In other words, Vico outlines three distinct phases for societies:

  • An age of gods, when man and immortal walk amongst each other
  • An age of heroes, when the gods have departed, but their children or disciples perform wonders with their power
  • An age of men, when their is equality and democracy among men, and a lack of the supernatural

(Yes, I’m grotesquely paraphrasing.  Bear with me on this one for a moment).

When I left eBay in 2007 to join LinkedIn, many people asked me why I was interested in joining a startup at that time.  Being an avid fan of Greek Mythology, I told friends that there were three phases to the tech company lifecycle in Silicon Valley:

  • The golden age, when gods (aka founders and first employees) walk the floors.  This is a time of incredible vision, passion, and risk.   The events and people of this era become myth and legend rapidly.  The company typically at this time has a product/concept, but no proven business model or engagement with customers.  The company is usually measured in tens of employees.
  • The bronze age, when the gods give way to the heroes, the first wave of executives who help grow and scale the company and fulfill its destiny.  Usually this is a time when the business model has proven out, and the larger risk to the company is its ability to manage growth and scale the organization in both talent and execution.  This is still a time of passionate debate and eccentricity, but now at a larger scale as the organization and business broadens.  This is when the company goes from tens of employees to thousands.
  • The iron age, when the gods and heroes have fled, and the company is managed as a large, public technology company.  At this point, the company is typically measured in tens of thousands.

Amazing similarity… no doubt both Vico & I were both fans of the classics.

When I joined eBay in 2003, it turns out that I joined the company well into its bronze age.  Many of the early employees (and a founder) had left, but most of the original heroes who worked under them and with them remained.   There was no separate corporate entity, and the PayPal acquisition had just happened.  In 2003, a product manager would still present a product strategy directly to Meg at times.  But by the time 2007 rolled around, as many of the heroes  departed, it was clear that eBay had entered its iron age.

Obviously, there are later phases for technology companies that can be interesting.  (Believe me, as someone who joined Apple in the mid-1990s.)  And there are always outliers (Google has stayed in its bronze age longer than most.)  But these phases do a fair job of describing the cultural dynamics of those first few phases of a technology company.

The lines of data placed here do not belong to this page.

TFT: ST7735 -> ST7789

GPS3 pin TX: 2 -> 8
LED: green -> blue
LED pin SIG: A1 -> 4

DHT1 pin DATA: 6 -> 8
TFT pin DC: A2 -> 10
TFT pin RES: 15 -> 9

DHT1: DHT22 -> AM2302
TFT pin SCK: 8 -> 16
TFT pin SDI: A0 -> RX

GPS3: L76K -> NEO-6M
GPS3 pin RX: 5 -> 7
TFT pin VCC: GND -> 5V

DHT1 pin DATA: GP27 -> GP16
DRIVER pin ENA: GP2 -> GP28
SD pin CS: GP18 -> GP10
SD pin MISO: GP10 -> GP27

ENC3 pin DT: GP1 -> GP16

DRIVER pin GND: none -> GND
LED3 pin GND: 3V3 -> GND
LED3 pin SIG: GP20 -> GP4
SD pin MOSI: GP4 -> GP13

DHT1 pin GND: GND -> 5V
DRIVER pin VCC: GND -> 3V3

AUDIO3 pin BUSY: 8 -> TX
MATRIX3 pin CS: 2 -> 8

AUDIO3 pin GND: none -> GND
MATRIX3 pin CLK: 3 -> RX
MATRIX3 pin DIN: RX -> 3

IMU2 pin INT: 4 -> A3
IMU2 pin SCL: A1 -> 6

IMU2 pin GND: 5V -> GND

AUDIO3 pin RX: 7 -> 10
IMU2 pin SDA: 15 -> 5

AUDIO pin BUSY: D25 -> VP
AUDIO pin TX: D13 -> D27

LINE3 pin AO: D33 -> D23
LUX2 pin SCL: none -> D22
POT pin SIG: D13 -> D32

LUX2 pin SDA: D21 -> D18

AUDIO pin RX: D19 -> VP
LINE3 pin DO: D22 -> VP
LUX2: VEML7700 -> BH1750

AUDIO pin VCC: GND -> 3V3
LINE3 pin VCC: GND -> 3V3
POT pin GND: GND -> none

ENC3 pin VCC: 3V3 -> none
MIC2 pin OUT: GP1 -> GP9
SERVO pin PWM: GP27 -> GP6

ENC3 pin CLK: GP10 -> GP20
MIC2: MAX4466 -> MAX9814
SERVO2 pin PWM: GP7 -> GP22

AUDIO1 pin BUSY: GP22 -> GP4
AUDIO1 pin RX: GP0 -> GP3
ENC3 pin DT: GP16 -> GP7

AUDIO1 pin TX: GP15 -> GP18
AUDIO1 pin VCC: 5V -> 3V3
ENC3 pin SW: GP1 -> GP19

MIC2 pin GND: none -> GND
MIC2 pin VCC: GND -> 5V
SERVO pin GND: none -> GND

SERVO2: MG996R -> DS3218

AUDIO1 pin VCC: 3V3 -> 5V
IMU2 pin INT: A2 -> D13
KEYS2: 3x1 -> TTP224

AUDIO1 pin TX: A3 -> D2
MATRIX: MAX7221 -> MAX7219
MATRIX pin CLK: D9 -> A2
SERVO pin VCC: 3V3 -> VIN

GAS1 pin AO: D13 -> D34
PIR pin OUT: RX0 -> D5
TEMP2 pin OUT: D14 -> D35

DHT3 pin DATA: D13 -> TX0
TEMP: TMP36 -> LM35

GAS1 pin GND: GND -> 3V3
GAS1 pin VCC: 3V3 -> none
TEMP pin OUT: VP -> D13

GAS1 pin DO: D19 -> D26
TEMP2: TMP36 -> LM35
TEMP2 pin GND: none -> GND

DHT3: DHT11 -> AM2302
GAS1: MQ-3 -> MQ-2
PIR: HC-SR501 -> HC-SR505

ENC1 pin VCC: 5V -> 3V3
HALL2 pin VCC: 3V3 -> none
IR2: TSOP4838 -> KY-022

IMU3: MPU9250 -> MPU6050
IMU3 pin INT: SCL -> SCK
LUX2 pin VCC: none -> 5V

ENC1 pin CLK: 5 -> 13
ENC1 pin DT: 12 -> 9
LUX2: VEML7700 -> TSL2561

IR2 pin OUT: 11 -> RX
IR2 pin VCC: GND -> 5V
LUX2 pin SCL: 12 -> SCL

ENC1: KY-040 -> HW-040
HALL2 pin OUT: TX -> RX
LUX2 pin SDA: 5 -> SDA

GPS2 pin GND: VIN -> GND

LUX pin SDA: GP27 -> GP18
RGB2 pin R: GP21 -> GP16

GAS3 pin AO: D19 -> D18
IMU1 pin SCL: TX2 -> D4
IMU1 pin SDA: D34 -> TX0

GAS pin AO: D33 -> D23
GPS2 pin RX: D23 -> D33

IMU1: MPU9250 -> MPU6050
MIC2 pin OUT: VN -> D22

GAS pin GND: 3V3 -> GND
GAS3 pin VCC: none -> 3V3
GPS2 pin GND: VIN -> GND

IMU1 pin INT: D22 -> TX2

For companies, there are no clear delineations between the ages.  The transitions tend to be gradual, and as often as not tend to reflect the four-year pattern for stock option vesting schedules.  In the last few years, however, I’ve found this framework fairly effective in describing how company cultures evolve, and how that influences the enjoyment and job satisfaction of employees who prefer one phase over another.

Maybe the reason this analogy has been useful for me personally is because, as Vico supposed, it reflects a more general description of how groups of people evolve socially when they dedicate themselves to a single social contract.  For Vico, that was a nation.  For Silicon Valley, it’s a start-up.  It’s interesting to consider that the venture capital financing model and stock option vesting model tends to encourage this type of phasing almost naturally over the growth of a new technology venture.

Something to think about, of course.